Steve Jobs would be appalled. Not only were most of the iPhone 15’s new features leaked long before the launch, but the phone has been plagued with problems. As much as the own-goal over its new sustainable fibre phone cover called FineWoven was an avoidable flop, so were the overheating problems and the mangled software to transfer data from older Apple devices.
Bloomberg’s peerless Apple watcher Mark Gurman is reporting that iPhone 15 Pro and Pro Max owners are “complaining that the new devices get too hot during use or while charging”.
This is “a potential setback for the company’s flagship product,” Gurman writes.
Gurman also reported that “all iPhone 15 models shipped with a bug that could render the device inoperable if users choose to transfer over their information directly from an old iPhone”. Ouch.
Jobs would be firing people at this point. The privacy-obsessive Apple founder would also be furious at these technical problems that could – and should – have been solved before launch.
Meanwhile, the larger iPhone 15 Pro Max with its fancy new titanium frame isn’t as sturdy as previous metal casings.
iPhones shouldn’t make that sound
“You’ve been watching me durability test smartphones for about 11 years now and most phones do not break,” he pointed out in the video that has been seen over nine million times (see here, from 7:15).
The iPhone 14 didn’t crack when he pushed it last year (see here, from 06:20).
Apple claims that the 15 Pro units feature the “aerospace‑grade titanium design, using the same alloy that spacecraft use for missions to Mars”.
Nothing like Apple’s trademark hyperbole…
Meanwhile, as right-to-repair website iFixit argues, the phone’s “great design [is] undermined by parts pairing”.
After swapping the front camera between two of the iPhone 15 Pro Max units iFixit bought, they discovered that it “results in complete failure. The cameras simply do not work.”

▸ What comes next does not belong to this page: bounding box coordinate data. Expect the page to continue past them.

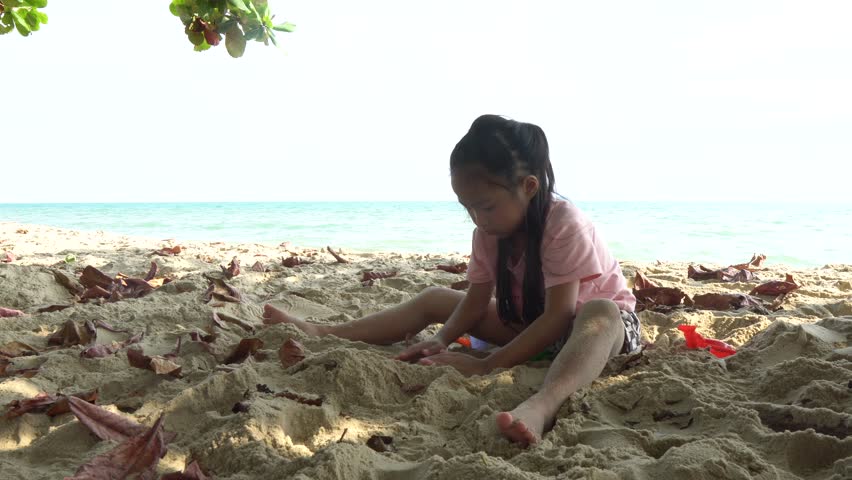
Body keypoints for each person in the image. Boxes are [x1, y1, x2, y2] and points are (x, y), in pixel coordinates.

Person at [263, 114, 641, 446]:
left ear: (528, 187)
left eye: (486, 205)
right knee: (435, 298)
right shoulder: (489, 232)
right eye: (467, 207)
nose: (478, 218)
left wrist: (486, 364)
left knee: (600, 309)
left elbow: (560, 315)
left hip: (594, 335)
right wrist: (441, 338)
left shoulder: (563, 223)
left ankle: (542, 406)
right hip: (533, 328)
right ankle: (321, 333)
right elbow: (476, 300)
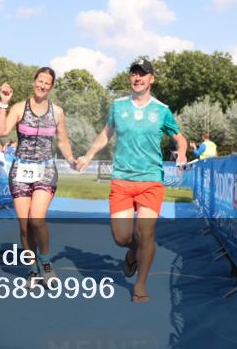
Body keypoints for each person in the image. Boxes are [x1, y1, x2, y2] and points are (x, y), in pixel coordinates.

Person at [77, 58, 187, 303]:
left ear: (151, 79)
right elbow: (106, 134)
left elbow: (180, 137)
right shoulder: (118, 106)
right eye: (134, 74)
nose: (137, 78)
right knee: (122, 238)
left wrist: (181, 152)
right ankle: (131, 254)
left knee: (146, 233)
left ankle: (140, 285)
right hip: (122, 181)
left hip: (150, 181)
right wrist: (88, 154)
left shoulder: (162, 110)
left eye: (143, 74)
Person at [0, 68, 77, 287]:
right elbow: (1, 131)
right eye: (40, 81)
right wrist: (3, 103)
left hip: (46, 170)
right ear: (34, 82)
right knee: (24, 226)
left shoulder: (57, 112)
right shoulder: (19, 108)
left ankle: (46, 262)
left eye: (47, 83)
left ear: (51, 87)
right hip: (21, 169)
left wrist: (70, 158)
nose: (42, 86)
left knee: (37, 219)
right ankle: (32, 269)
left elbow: (63, 141)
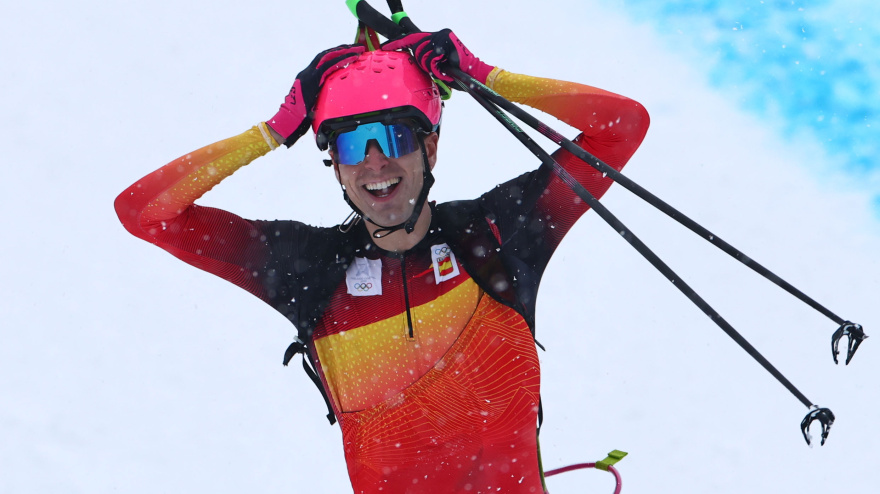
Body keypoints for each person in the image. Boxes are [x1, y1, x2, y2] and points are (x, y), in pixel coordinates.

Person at [115, 29, 649, 494]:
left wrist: (484, 74)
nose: (375, 162)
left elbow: (623, 126)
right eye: (351, 146)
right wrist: (273, 132)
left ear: (430, 150)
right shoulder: (309, 269)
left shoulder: (496, 233)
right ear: (335, 168)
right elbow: (144, 213)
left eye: (393, 136)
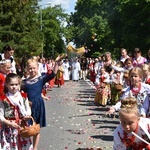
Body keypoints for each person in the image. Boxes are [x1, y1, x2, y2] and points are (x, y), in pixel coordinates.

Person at [21, 55, 63, 150]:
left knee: (36, 129)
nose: (32, 70)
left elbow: (52, 74)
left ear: (37, 68)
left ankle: (34, 148)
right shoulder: (23, 82)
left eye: (34, 68)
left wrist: (56, 63)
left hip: (39, 105)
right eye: (30, 68)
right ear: (27, 69)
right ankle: (27, 146)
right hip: (28, 107)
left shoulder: (41, 79)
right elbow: (18, 94)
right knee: (27, 128)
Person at [0, 73, 33, 149]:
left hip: (22, 127)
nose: (14, 87)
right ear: (6, 85)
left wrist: (27, 115)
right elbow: (0, 114)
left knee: (23, 146)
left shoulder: (23, 96)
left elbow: (27, 108)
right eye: (11, 85)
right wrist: (8, 123)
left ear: (19, 85)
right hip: (9, 128)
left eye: (16, 84)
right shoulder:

The organisation’s Kyle Wiens writes that “parts pairing in these models extends beyond mere mechanical compatibility, requiring authentication and pairing through Apple’s System Configuration tool, further limiting genuine replacements to Apple-blessed ones”.
This “substantially” impacts people’s ability to repair their gadgets themselves.
“Repair is hard enough without software obstacles thrown into the mix. We’ve spent over $10,000 on iPhones over the last few days and our technicians have been systematically testing components to determine which repairs are possible and which are not,” Wiens adds.
As Gurman points out: “The iPhone accounts for about half of Apple’s revenue, and new models are closely scrutinised for any potential flaws”.